Put 1.75–2 litres (61–70 fl oz/7–8 cups) slightly salted water in a saucepan and add the pumpkin. Simmer for 10–15 minutes, or until just soft. Drain and reserve the water. (You should have about 1.25 litres (44 fl oz/5 cups) pumpkin-flavoured water to use as stock.) Set the cooked pumpkin aside.

Cook the peas in plenty of boiling salted water. If using fresh peas, cook for about 3 minutes; if using frozen, remove as soon as they rise to the surface. Refresh the peas in iced water and set aside.

Put the pumpkin or chicken stock in a saucepan on the back of the stove and keep warm. Heat the extra virgin olive oil in a large heavy-based frying pan. Add the onion, garlic and a little sea salt and sweat over low heat until soft. Add the rice and cook, stirring, for about 3 minutes, or until the starch starts to come out of the rice.
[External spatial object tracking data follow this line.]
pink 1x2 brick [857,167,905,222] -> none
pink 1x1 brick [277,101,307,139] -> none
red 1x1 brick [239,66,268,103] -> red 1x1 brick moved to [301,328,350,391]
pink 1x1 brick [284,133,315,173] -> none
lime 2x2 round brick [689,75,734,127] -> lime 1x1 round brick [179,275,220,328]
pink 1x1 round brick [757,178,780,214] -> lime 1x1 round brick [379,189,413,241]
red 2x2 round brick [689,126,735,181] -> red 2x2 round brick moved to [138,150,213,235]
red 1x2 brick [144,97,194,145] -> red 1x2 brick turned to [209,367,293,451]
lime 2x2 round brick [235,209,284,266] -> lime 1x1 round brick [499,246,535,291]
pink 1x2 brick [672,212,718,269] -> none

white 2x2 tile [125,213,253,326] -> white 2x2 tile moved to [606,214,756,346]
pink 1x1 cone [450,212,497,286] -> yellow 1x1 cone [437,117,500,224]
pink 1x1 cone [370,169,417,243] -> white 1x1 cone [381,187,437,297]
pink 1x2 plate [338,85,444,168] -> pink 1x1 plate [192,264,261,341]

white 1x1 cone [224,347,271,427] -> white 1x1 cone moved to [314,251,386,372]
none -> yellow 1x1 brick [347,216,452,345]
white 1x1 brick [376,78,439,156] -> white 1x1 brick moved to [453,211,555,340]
The rice will start to stick and become opaque. Add the wine and simmer, stirring constantly, until the wine is completely absorbed. Add enough stock to cover the rice and simmer slowly, stirring occasionally. As the rice absorbs the stock, add more to keep it moist, but don’t drown the rice. If you do, the risotto will lose some of its unctuous quality, but if it is too dry it will stick and retard the creaminess of the finished dish. It is important to continue stirring at this early stage or the rice will sink to the bottom and stick. After 15–18 minutes most of the stock should be used and the rice tender. At this point, add the reserved pumpkin and peas, along with the cheese, butter and any remaining stock. Cover, remove from the heat and rest for 2 minutes.
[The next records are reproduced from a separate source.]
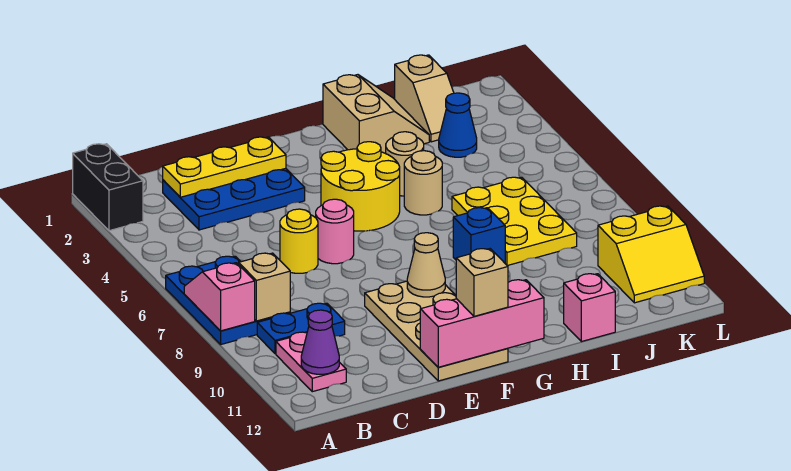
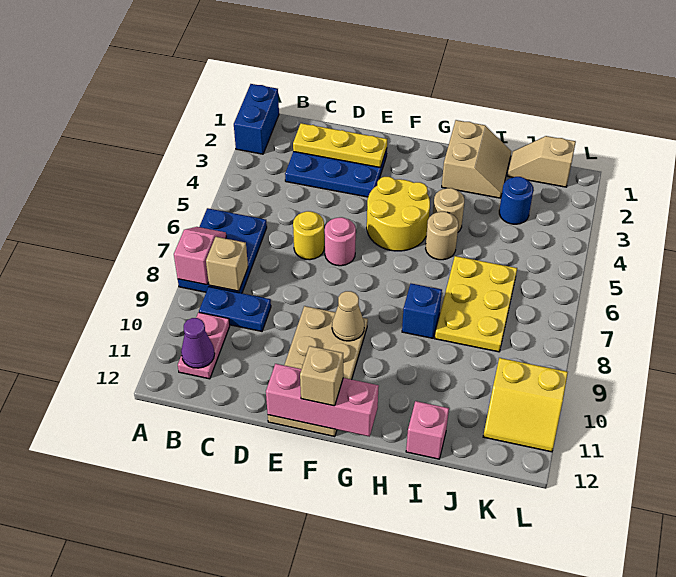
black 1x2 brick [73,144,143,231] -> blue 1x2 brick [234,84,279,154]
tan 1x2 slope [395,55,454,142] -> tan 1x2 slope turned to [507,136,576,187]
blue 1x1 cone [439,93,477,157] -> blue 1x1 round brick [499,177,533,224]

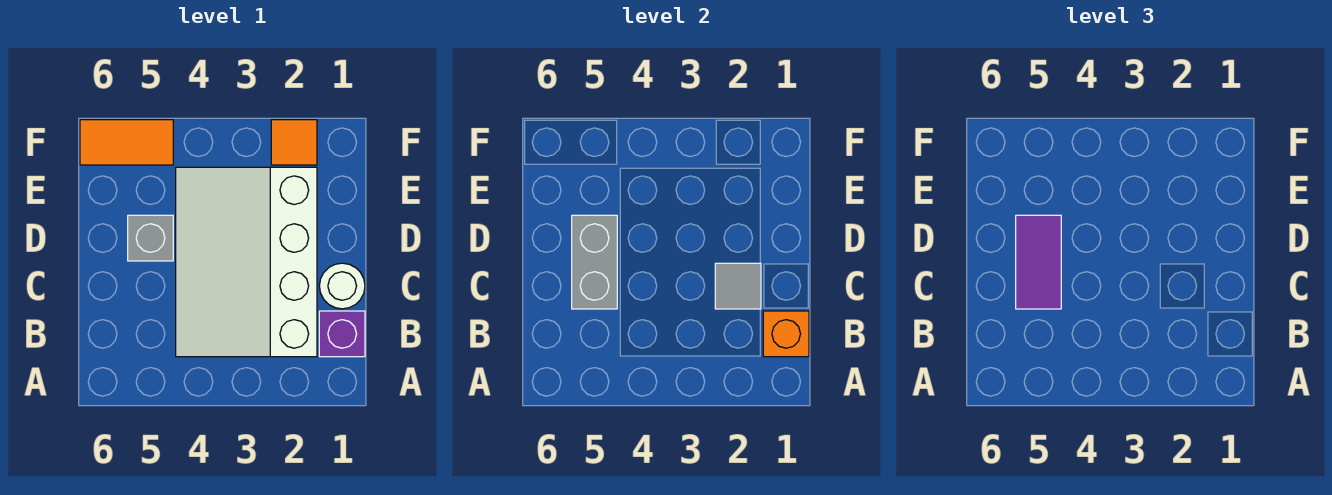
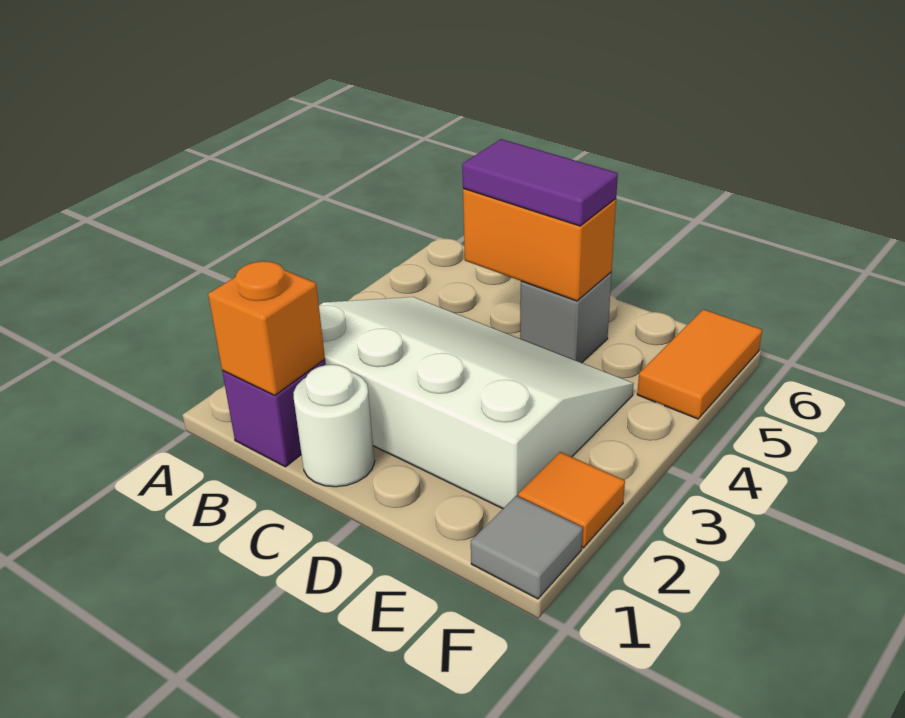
grey 1x1 tile [715,263,761,309] -> grey 1x1 tile moved to [471,496,583,599]
grey 1x2 brick [572,215,617,309] -> orange 1x2 brick [463,189,616,301]

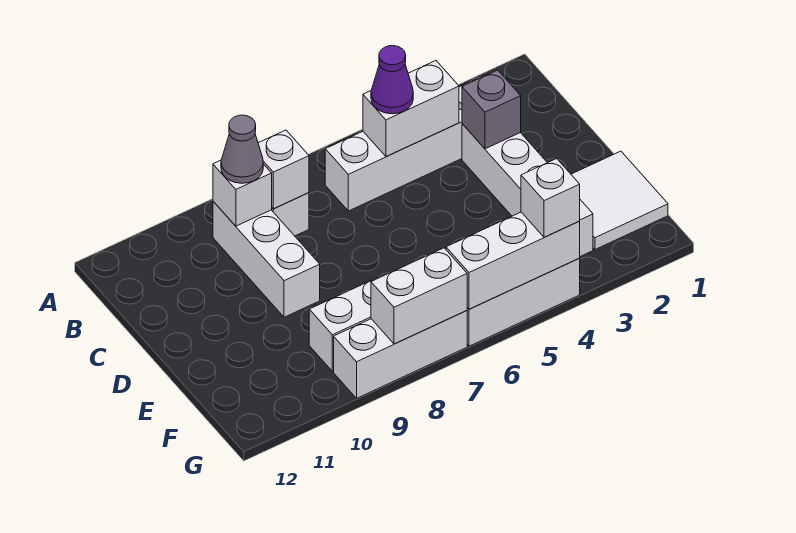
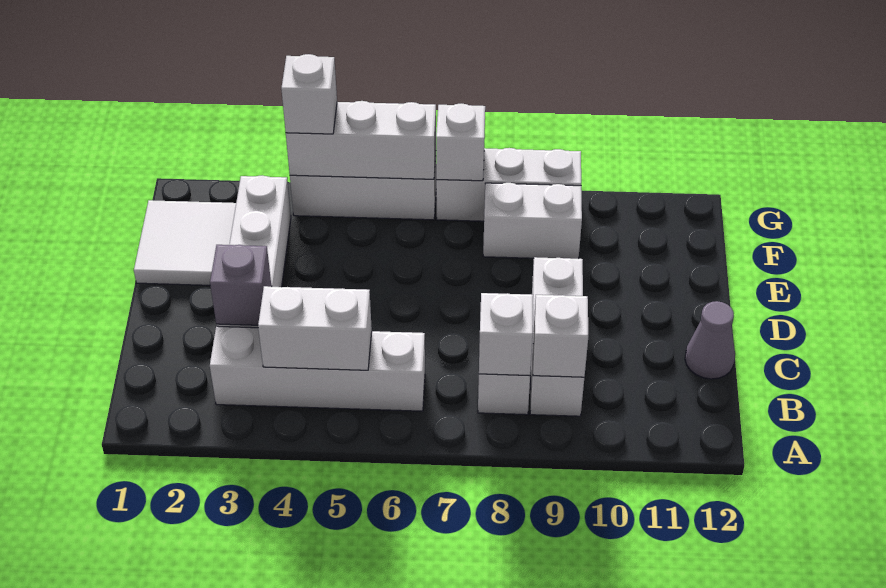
purple 1x1 cone [371,46,413,114] -> none
grey 1x1 cone [221,115,263,183] -> grey 1x1 cone moved to [685,301,735,379]
white 1x2 brick [371,248,467,344] -> white 1x1 brick [436,104,485,181]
Remove the lid, stir in the parsley and check the seasoning. Spoon into four bowls and sprinkle with extra Parmesan. Serve immediately.


    Using this same formula, you can cook a variety of yummy risottos, just change the pumpkin and peas as the main players and use chicken stock. Below are a few classic flavour combinations. Remember, in the most part, you would cook whatever needs cooking beforehand and simply add to the risotto at the end, at room temperature or warm, to heat up before serving.
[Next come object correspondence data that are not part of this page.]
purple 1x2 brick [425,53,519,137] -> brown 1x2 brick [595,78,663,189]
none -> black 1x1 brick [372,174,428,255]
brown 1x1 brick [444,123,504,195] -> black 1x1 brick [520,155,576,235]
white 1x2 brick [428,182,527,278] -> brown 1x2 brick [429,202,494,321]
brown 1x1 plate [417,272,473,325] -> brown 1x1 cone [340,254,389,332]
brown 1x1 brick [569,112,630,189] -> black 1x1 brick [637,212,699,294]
  • Try pan-frying field mushrooms and then slicing them up; a little garlic during cooking helps bring out the flavour. You can add any type of mushroom you like and even add some dehydrated ones for a really big flavour. You can also grate some pecorino over instead of Parmesan, or use a combination; if you want some greens add cooked English spinach or peas.
  • Pork seems to work well in this dish: fold through sliced ham or prosciutto at the end, or add pancetta at the start with the onion. Cooked sausage also goes well but make sure it’s a pure pork style with good texture and flavour. Pan-fry or grill (broil) them, then slice. Add at the end with some fresh herbs.
  • Of course, all manner of vegetables work well... sliced cooked green beans, spinach, nettle, radicchio that has been grilled (broiled), stewed red or yellow capsicums (peppers), braised red or green cabbage... the list goes on. (See for a detailed explanation of stewing and braising.)